┏━━

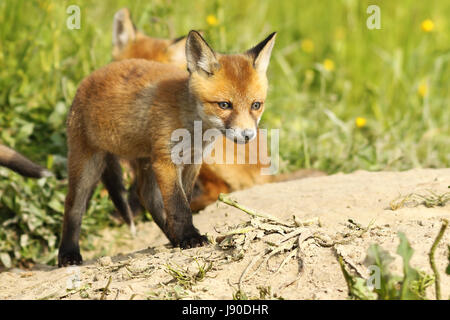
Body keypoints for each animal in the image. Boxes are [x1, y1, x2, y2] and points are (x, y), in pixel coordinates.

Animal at [59, 29, 278, 264]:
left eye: (256, 105)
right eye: (224, 105)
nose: (248, 136)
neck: (193, 128)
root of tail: (88, 78)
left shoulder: (193, 162)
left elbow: (183, 201)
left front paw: (183, 236)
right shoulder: (166, 161)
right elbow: (178, 204)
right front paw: (189, 237)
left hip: (145, 159)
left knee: (146, 195)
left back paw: (171, 236)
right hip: (88, 163)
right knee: (73, 206)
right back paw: (68, 254)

┗━━

* [Work instructions]
Pull together all lines from the data that mention the word "right".

* [Solution to the exercise]
right eye: (224, 105)
right shoulder: (166, 161)
right elbow: (178, 204)
right front paw: (189, 237)
right hip: (88, 163)
right knee: (73, 206)
right back paw: (68, 254)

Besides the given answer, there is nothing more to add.